1. Introduction

The module lru_ng provides a single Python type, LRUDict that behaves like a normal Python dictionary dict by providing key-value mapping.

In addition, its capacity is bounded. When the size bound is reached, inserting a new key will cause the least-recently used key (and its associated value) to be removed (or “evicted”) from the mapping. The LRUDict can be resized, and reducing its size will remove keys in the order from the least- to the most-recent use.

Optionally, a callback can be registered for displaced items. The callback is applied to the (key, value) pair, and can be used for a variety of purposes such as freeing up resources, printing information, or queueing up the discarded items for reuse, among others.

1.1. Installation

The latest version’s source is available from the PyPI, and you can install it using the pip command:

pip install lru_ng

The pip utility will download the C source and try to build a binary distribution. For this to work, you need CPython >= 3.6. The following are required for compilation:

  • A C compiler that supports C99 syntax

  • Python development headers

  • setuptools, although distutils included with Python should work, too.

1.2. First example

An LRUDict object is created by specifying its fixed size bound. In this example we begin with a size of 4 items.

>>> from lru_ng import LRUDict
>>> cache = LRUDict(3)

The object cache, in many ways, will behave just like a Python dict. It can be indexed, and you can test for membership using the in keyword.

>>> cache["system"] = "programming"
>>> cache["web"] = "development"
>>> "technology" in cache
False
>>> cache["documentation"]
Traceback (most recent call last):
  ...
KeyError: 'documentation'

By incurring a KeyError exception, we have caused a cache miss, which is recorded.

>>> # For Python >= 3.8
>>> "hits: {0.hits}; misses: {0.misses}".format(cache.get_stats())
'hits: 0; misses: 1'
>>> # For Python < 3.8, use
>>> "hits: {}; misses: {}".format(*cache.get_stats())
'hits: 0; misses: 1'

Successful retrieval of a value by key increases the “hits” record by one:

>>> word = cache["system"]
>>> hits, misses = cache.get_stats()
>>> hits
1

When more keys are inserted and the capacity reached, items are displaced by starting from the least-recently used.
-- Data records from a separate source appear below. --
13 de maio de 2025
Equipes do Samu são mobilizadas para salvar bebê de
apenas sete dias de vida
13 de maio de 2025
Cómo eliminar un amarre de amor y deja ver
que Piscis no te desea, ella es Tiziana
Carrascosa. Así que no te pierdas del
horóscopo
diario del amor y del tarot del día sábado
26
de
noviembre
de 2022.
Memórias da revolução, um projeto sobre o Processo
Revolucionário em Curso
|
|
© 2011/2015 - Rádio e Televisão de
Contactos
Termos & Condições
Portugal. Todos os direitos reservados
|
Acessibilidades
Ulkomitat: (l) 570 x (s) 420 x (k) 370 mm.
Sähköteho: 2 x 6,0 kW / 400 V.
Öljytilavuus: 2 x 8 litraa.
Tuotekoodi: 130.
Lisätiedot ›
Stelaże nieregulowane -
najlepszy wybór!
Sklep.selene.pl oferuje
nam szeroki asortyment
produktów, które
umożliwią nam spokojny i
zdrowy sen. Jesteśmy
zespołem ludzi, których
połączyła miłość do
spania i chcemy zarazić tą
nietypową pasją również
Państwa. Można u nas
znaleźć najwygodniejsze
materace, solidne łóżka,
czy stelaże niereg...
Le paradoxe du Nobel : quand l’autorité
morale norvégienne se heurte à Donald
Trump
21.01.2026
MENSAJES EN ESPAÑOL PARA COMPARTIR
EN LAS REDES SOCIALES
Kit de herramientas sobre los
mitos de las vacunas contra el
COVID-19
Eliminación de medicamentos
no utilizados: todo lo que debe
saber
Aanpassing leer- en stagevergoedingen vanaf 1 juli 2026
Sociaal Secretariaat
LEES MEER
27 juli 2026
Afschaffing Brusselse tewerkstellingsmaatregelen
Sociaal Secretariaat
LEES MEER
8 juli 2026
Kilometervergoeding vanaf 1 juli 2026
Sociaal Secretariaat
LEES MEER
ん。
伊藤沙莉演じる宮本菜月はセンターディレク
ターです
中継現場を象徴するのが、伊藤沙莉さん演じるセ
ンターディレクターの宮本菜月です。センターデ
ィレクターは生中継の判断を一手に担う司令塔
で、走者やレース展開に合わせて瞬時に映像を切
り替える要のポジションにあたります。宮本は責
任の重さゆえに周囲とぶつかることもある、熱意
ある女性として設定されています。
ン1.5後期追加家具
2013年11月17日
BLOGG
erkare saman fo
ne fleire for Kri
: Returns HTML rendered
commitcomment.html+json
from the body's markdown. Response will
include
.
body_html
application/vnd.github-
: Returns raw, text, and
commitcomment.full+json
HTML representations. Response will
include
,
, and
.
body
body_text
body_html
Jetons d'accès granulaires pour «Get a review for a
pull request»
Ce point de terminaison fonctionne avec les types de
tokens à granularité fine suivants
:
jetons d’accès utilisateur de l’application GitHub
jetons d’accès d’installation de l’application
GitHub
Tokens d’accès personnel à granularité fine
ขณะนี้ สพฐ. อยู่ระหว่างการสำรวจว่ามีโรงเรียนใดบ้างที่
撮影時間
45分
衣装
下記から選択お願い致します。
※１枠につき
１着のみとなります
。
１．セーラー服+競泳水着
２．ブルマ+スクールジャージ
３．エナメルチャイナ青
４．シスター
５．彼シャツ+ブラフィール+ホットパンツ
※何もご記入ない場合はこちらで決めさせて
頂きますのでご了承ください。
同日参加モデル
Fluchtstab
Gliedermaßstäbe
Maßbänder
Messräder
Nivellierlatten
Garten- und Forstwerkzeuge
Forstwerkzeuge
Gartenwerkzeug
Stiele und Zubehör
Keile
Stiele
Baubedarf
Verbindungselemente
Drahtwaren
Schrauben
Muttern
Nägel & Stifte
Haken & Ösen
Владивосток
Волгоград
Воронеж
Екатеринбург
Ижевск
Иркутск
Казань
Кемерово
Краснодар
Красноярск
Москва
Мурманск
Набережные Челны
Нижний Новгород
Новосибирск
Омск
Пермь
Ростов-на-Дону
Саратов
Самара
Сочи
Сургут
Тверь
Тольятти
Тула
>>> for phrase in ("documentation writing", "software testing"):
...     topic, action = phrase.split(" ")
...     cache[topic] = action
>>> print(cache)
<LRUDict(3) object with dict {'system': 'programming', 'documentation': 'writing', 'software': 'testing'} at 0x...>
>>> len(cache)
3

The item for "web development" has been removed from cache. The item is the first to be discarded because "web" is the least recently used key.

1.3. Using a callback

A callback is a callable object with two arguments for (key, value). If it is set, it will apply to displaced (or “evicted”) key-value pairs. The callback can be accessed or set via the LRUDict.callback property.

>>> def func(key, value):
...     print(f"discarded: ({key}, {value})")
...     print("total length: ", len(key) + len(value))
>>> cache.callback = func
>>> cache["quality"] = "assurance"
discarded: (system, programming)
total length:  17

This is a rather trivial illustration. A more useful situation for the callback would be, for example, where the values are objects that should be cleaned up before reaching the end of lifecycle. If the values stored are file-like objects, closing them would be a suitable task for a callback.

The callback can also be specified during the instance initialization as an optional parameter:

>>> cache = LRUDict(size, callback=func)

1.4. Caveats with callbacks

Although the callback may execute arbitrary code, certain restrictions are imposed on its action. Most notably:

Warning

  • The return value of the callback is discarded.

  • Any exception raised in the callback cannot be handled the usual way.

What the latter means is that, if the callback would have raised an exception, the exception is passed to the “unraisable handler” sys.unraisablehook which may be further customized. Python’s default unraisable handler will print a message with the traceback to sys.stderr.

Note

It is strongly suggested that a callback should only

  • do what is minimally necessary,

  • avoid lengthy computation or substantial interaction with an external system, and

  • especially avoid modifying the state of the LRUDict object itself.

Because of the loss of return value and suppression of exceptions, it has limited capability to interact with other parts of the programme.

The most significant reason why it works like this is that any method call that “adds something” to the LRUDict object may trigger the eviction-handling callback. The caller may not be well-equipped to handle any exception raised; indeed, we cannot assume that the caller ever knows or should know what, if any, is being evicted.

Also, it is rather likely that the evicted object will go beyond the reach of normal code if no other references to it are held. The callback in this way shares some similarity with the __del__() method (or “finalizer”). However, unlike __del__(), the callback is not bound to the object about to be discarded.